## What the task requires
Your answer is a number only: how many lines in the data below contain "their"?

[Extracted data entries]
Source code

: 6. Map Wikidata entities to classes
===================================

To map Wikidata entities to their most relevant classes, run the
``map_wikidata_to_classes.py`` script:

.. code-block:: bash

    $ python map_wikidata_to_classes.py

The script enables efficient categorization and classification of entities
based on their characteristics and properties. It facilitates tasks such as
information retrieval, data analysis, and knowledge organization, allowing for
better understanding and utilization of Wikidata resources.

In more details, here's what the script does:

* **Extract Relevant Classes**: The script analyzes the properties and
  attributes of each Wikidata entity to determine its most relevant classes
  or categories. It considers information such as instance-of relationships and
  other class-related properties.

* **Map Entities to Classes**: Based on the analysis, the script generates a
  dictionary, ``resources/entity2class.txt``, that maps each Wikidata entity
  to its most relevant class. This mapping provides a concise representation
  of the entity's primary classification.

## Answer to the exercise
2